> **Your task**: Would you retype exactly the lines from the one containing "Identify the document" through the last line of the records below, and nothing else?

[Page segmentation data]
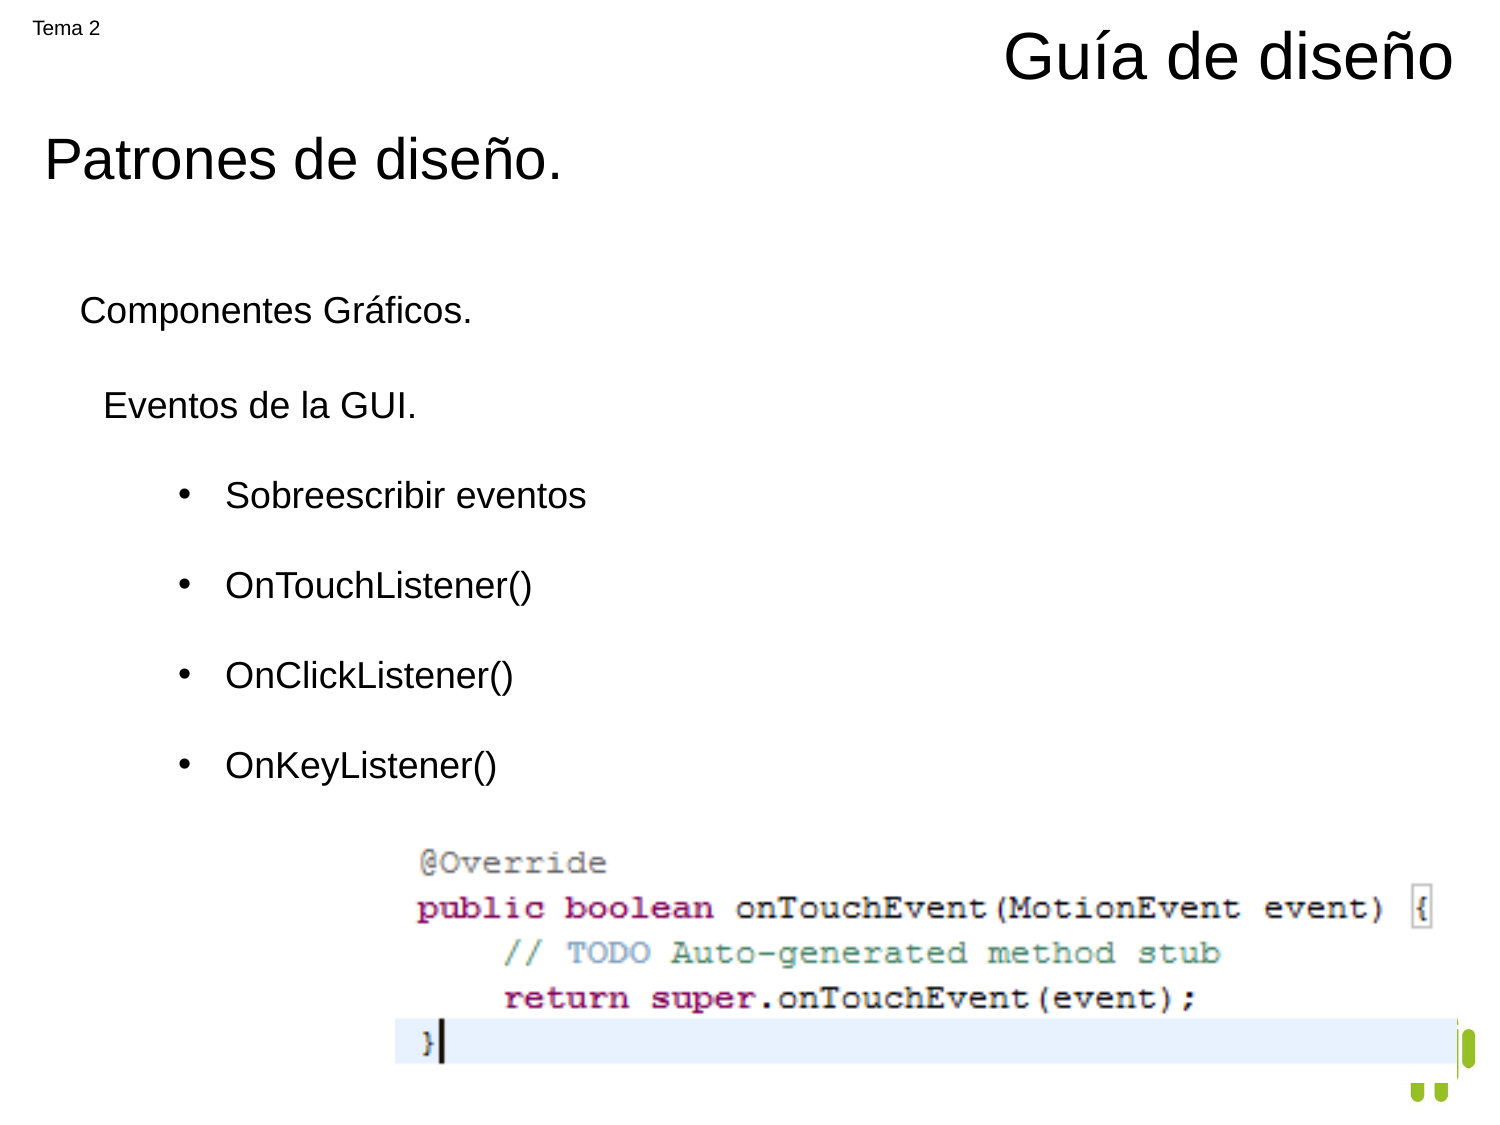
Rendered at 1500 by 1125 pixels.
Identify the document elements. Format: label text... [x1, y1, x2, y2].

picture [395, 833, 1483, 1109]
text_box [64, 349, 828, 1093]
text_box Tema 2 [17, 7, 195, 48]
title Guía de diseño [761, 30, 1471, 76]
text_box Eventos de la GUI. Sobreescribir eventos OnTouchListener() OnClickListener() OnKeyListener() [88, 373, 1010, 839]
text_box Componentes Gráficos. [64, 278, 1436, 339]
text_box Patrones de diseño. [29, 113, 975, 199]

> **Solved exercise**:
Identify the document elements. Format: label text... [x1, y1, x2, y2].

picture [395, 833, 1483, 1109]
text_box [64, 349, 828, 1093]
text_box Tema 2 [17, 7, 195, 48]
title Guía de diseño [761, 30, 1471, 76]
text_box Eventos de la GUI. Sobreescribir eventos OnTouchListener() OnClickListener() OnKeyListener() [88, 373, 1010, 839]
text_box Componentes Gráficos. [64, 278, 1436, 339]
text_box Patrones de diseño. [29, 113, 975, 199]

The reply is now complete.